TEXT ->

☆ ☆ ☆ ☆ ☆

- Also from the ABS, new statistics on cultural and creative activities.
- The 2023-24 Report to the Australian Government on Economic Inclusion by the Interim Economic Inclusion Advisory Committee. The committee advised Canberra to ‘commit to a substantial increase in the base rates of the JobSeeker Payment and related working age payments’, found that ‘income support should better value unpaid caring work and support those who cannot be in full-time paid employment’ and ‘found the current rate of Commonwealth Rent Assistance to be inadequate’.
- Related, Grattan’s Danielle Wood lists three myths that keep Australians in poverty.
- The Defence Strategic Review 2023. Responses from Sam Roggeveen at the Lowy Institute Interpreter and Stephan Fruehling at ASPI’s The Strategist. Also noted, Hugh White’s critique of Penny Wong on Taiwan.
- Speech from BIS General Manager Agustin Carstens on monetary and fiscal policy as anchors of trust and stability.

☆ ☆ ☆ ☆ ☆

DATA RECORDS ->
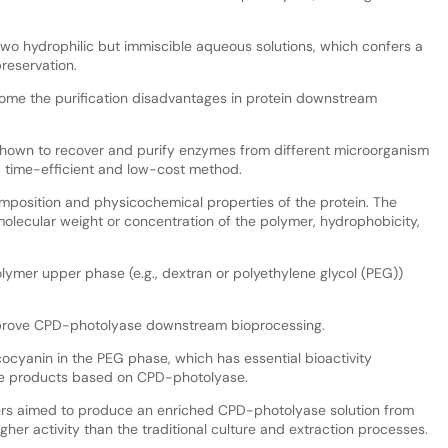
two hydrophilic but immiscible aqueous solutions, which confers a
preservation.
ome the purification disadvantages in protein downstream
shown to recover and purify enzymes from different microorganism
le, time-efficient and low-cost method.
mposition and physicochemical properties of the protein. The
 molecular weight or concentration of the polymer, hydrophobicity,
ymer upper phase (e.g., dextran or polyethylene glycol (PEG))
improve CPD-photolyase downstream bioprocessing.
ocyanin in the PEG phase, which has essential bioactivity
re products based on CPD-photolyase.
ers aimed to produce an enriched CPD-photolyase solution from
higher activity than the traditional culture and extraction processes.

☆ ☆ ☆ ☆ ☆

TASK DETAILS -> Please extend the economic and policy reading list above with further entries, starting after its item on the BIS speech.

RESPONSE ->
- Neil Irwin on the global economy’s slow-motion reset. Irwin argues that many of the forces through the 2010s that kept interest rates and inflation low (abundant labour, globalisation, low rates of public and private investment) have now been flipped. These include the retirement of the Baby Boomer generation, deglobalisation as a consequence of geo-economic fragmentation and large-scale investment into semiconductors, battery manufacturing and solar cells that is triggering ‘the mother of all capex cycles’. As a result, the era of low rates is over and one consequence could be a series of rolling financial crises. The failure of Silicon Valley Bank was just the start.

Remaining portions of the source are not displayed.